In a daring second act, the husband—on the casual invitation of an acquaintance to come along to a supper party in a certain man’s rooms—finds his own wife acting as hostess. After the modern manner he breaks no furniture, makes no scene; but in tense tones, aside, he demands an explanation from her. She promises him an interview at their home, the following day, at five. He refuses to wait; she insists. He leaves. Events follow rapidly. The host has a stroke of apoplexy and dies. A muddle-headed guest summons a police ambulance instead of a hospital one. Police arrive, murder is suspected, every one is arrested. There is a strong finale, with hints of astounding revelations to come—in act three, of course.

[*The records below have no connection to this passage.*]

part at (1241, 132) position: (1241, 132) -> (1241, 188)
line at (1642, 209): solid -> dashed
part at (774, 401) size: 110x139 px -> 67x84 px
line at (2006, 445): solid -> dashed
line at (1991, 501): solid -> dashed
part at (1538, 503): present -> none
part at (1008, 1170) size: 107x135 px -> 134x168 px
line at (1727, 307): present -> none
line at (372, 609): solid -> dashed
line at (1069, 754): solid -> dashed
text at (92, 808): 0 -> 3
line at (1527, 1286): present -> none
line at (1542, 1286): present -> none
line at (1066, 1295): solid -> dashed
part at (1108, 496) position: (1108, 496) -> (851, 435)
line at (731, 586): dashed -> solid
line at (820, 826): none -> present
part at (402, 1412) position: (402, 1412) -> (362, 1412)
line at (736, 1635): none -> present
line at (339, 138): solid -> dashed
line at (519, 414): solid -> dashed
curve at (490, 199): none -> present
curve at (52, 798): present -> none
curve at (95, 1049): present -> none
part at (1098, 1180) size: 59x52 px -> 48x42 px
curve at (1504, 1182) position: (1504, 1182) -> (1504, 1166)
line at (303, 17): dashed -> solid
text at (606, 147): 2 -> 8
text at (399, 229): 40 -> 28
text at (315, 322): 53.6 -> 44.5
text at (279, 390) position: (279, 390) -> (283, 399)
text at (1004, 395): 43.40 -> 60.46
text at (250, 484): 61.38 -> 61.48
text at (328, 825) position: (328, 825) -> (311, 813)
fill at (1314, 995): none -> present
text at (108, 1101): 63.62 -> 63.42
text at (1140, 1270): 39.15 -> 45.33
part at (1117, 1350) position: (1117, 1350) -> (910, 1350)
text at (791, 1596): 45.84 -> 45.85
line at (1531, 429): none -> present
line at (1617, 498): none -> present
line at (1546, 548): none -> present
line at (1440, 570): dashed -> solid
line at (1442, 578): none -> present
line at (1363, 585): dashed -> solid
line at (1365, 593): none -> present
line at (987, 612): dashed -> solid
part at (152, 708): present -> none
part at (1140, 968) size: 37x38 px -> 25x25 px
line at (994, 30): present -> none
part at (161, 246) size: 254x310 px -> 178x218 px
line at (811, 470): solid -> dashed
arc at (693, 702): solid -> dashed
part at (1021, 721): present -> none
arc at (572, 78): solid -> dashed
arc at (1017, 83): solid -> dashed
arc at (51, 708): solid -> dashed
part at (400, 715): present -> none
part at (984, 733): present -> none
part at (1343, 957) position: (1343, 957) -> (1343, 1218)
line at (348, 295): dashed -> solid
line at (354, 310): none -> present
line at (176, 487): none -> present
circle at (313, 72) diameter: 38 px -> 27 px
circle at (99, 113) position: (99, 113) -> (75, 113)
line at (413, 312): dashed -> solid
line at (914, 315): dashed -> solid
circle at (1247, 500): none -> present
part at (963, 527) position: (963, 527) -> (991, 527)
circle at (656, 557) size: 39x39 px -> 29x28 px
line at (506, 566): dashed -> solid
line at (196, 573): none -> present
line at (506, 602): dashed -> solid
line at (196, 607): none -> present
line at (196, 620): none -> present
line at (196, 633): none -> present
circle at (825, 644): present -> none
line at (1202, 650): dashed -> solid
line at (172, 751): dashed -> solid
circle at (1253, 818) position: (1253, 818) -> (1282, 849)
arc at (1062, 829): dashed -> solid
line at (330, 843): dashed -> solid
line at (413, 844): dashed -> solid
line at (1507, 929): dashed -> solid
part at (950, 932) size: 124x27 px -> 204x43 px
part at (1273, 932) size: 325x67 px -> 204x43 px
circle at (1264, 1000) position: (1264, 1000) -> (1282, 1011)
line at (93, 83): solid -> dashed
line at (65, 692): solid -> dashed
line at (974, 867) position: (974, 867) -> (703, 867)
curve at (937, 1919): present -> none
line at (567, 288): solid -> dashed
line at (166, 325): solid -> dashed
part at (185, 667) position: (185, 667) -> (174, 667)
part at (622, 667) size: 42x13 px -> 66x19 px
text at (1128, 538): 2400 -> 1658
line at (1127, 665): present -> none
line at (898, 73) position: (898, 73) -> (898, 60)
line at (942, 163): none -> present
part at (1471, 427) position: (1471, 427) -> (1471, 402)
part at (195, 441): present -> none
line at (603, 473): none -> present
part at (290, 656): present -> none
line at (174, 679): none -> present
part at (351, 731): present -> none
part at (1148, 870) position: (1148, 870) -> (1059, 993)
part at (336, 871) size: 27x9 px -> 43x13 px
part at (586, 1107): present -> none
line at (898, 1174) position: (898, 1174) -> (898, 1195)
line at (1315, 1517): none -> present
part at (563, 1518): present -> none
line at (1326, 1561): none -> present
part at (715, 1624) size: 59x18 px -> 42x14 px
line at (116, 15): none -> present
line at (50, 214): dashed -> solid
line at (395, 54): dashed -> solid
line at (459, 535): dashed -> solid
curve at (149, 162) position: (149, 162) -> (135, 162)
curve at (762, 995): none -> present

The third act opens with a very tense atmosphere. Horton (Cartel), the husband—unaware that his wife is under arrest, suspected of murder—comes to his home, from the club, where he has spent a sleepless night. It is nearly five o’clock, the hour of the interview. Business of excitement, pacing, looking at watch. He rings for Mary, who enters.
“Where is Mrs. Horton, Mary?” he asks.
“Mrs. Horton telephoned she would be here at five o’clock, sir,” answers Mary, who, according to the playwright, then goes out. But Mary did not exit.
“She hasn’t been home all night, sir,” she added suddenly, unexpectedly, “and it may be that she is in some trouble.”
Cartel turned a fierce frown upon her.
“That will do, Mary,” he said, threateningly.